O objetivo do projeto é proteger crianças de práticas, conteúdos, produtos e eventos que promovam a exposição precoce à sexualidade, incentivem padrões estéticos inadequados ou induzam comportamentos que não correspondem à faixa etária infantil.
Em entrevista à TV ALBA, o parlamentar citou como inspiração a experiência da Austrália, que recentemente aprovou uma legislação pioneira proibindo o acesso de menores de 16 anos às redes sociais. A medida também obriga as empresas de tecnologia a ampliarem os mecanismos de segurança, em prazo ainda a ser definido.

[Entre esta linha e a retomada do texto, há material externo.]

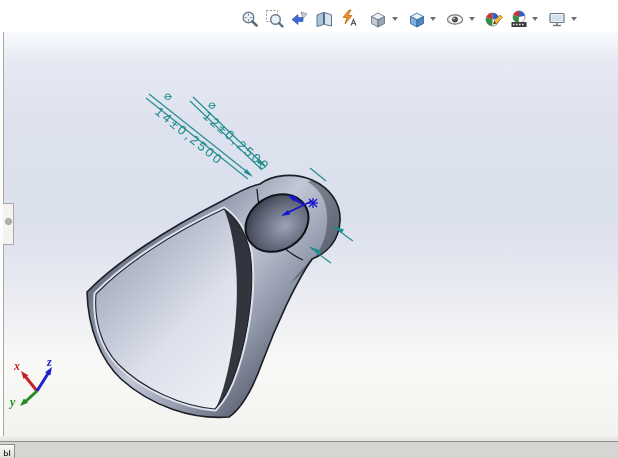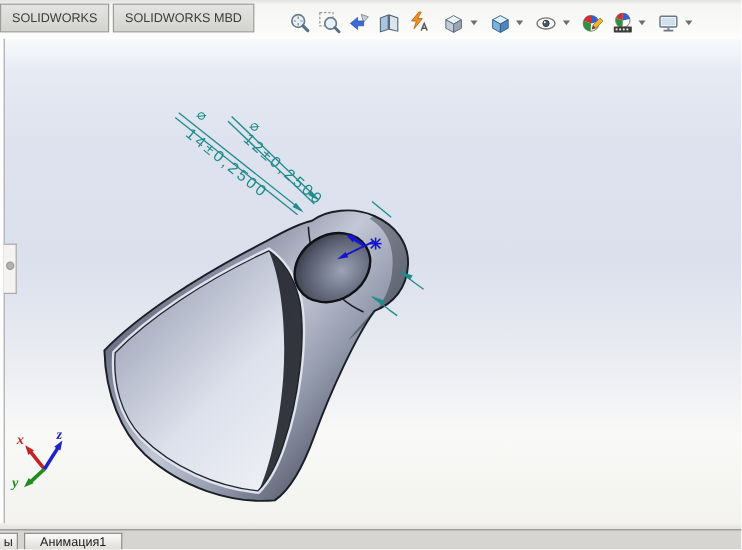--- a/index.html
+++ b/index.html
@@ -182,12 +182,6 @@
     </g>
   </svg>
 
-  <div class="top-band">
-    <div class="doc-tabs">
-      <div class="doc-tab">SOLIDWORKS</div>
-      <div class="doc-tab">SOLIDWORKS MBD</div>
-    </div>
-  </div>
 
   <div class="hud">
     <div class="tbtn">

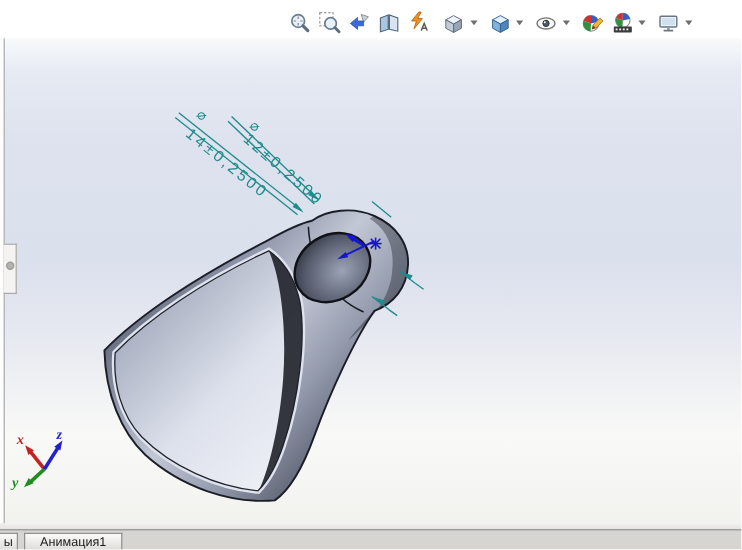--- a/index.html
+++ b/index.html
@@ -291,7 +291,6 @@
   <div class="bottom-strip"></div>
   <div class="motion-bar">
     <div class="motion-tab partial">ы</div>
-    <div class="motion-tab active">Анимация1</div>
   </div>
 
 </div>

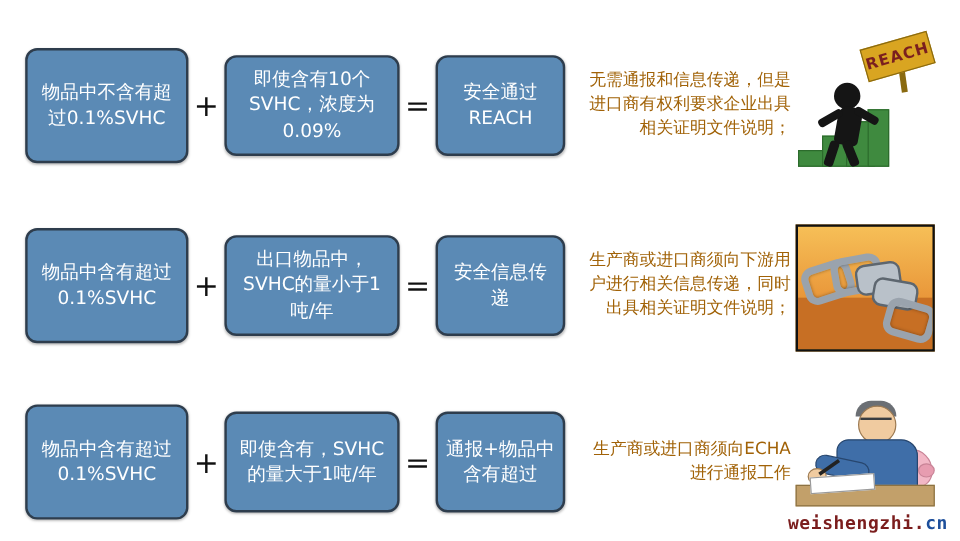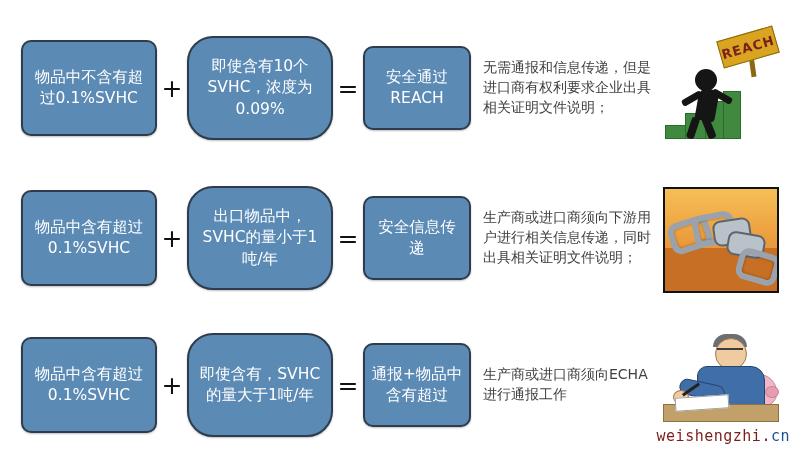--- a/index.html
+++ b/index.html
@@ -55,8 +55,7 @@
   }
   .box-b {
     width: 146px;
-    height: 104px;
-    border-radius: 26px;
+    height: 84px;
   }
   .box-c {
     width: 108px;

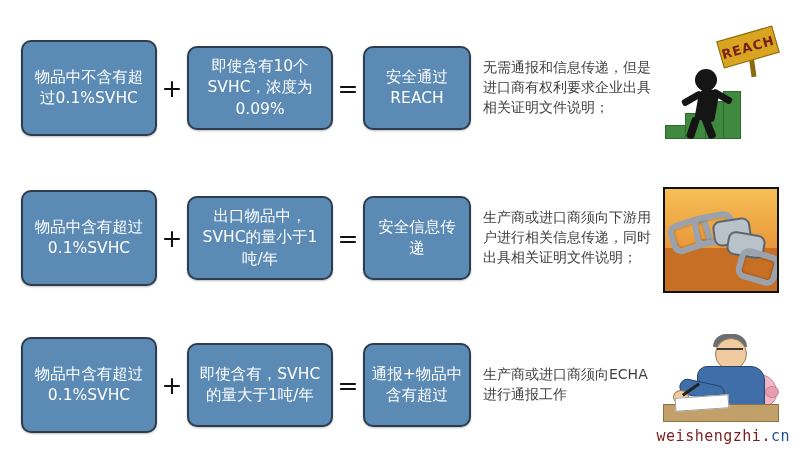--- a/index.html
+++ b/index.html
@@ -72,10 +72,10 @@
   .note {
     width: 176px;
     margin-left: 12px;
-    color: #404040;
+    color: #a16207;
     font-size: 14px;
     line-height: 1.42;
-    text-align: left;
+    text-align: right;
   }
   .art {
     position: relative;

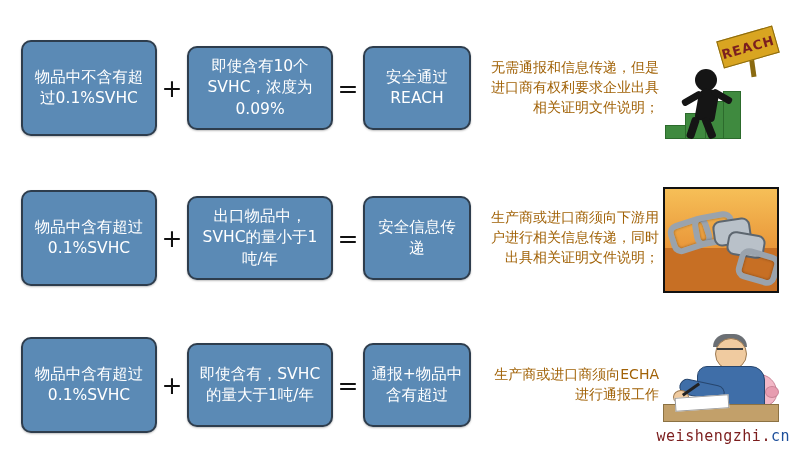--- a/index.html
+++ b/index.html
@@ -326,7 +326,7 @@
     right: 10px;
     bottom: 6px;
     font-size: 15px;
-    font-weight: normal;
+    font-weight: bold;
     font-family: "DejaVu Sans Mono", "Liberation Mono", monospace;
     letter-spacing: 0.5px;
   }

“Queremos que esse avanço aconteça no Brasil, a partir da Bahia, com este projeto de lei. Eu sou pai de cinco filhos e sei o quanto é importante adotar medidas protetivas para nossas crianças”, afirmou Muniz.
Diretrizes do projeto
O PL apresenta como principais linhas de ação:
- Realização de campanhas educativas em escolas, comunidades e meios de comunicação;
- Capacitação de profissionais das áreas de educação, saúde, assistência social e segurança pública para prevenir e identificar casos;
- Incentivo à denúncia de práticas e conteúdos que caracterizem sexualização ou adultização infantil;
- Apoio a pesquisas e produção de materiais orientativos;
- Integração com Ministério Público, Conselhos Tutelares e outros órgãos responsáveis pela proteção da infância.
Restrições e penalidades
O texto também prevê regras específicas para publicidade e eventos voltados ao público infantil, proibindo:
- Uso de figurinos, coreografias, roteiros, expressões ou linguagens de cunho sexual;
- Aplicação de maquiagens, acessórios ou roupas que estimulem a sensualização precoce;
- Campanhas publicitárias que exponham crianças em contextos de conotação sexual ou sugestivos.
Em caso de descumprimento, o projeto estabelece multas de 50 a 5.000 Unidades Fiscais do Estado da Bahia (UFEs), além da possibilidade de suspensão de licenças e autorizações para realização de novos eventos.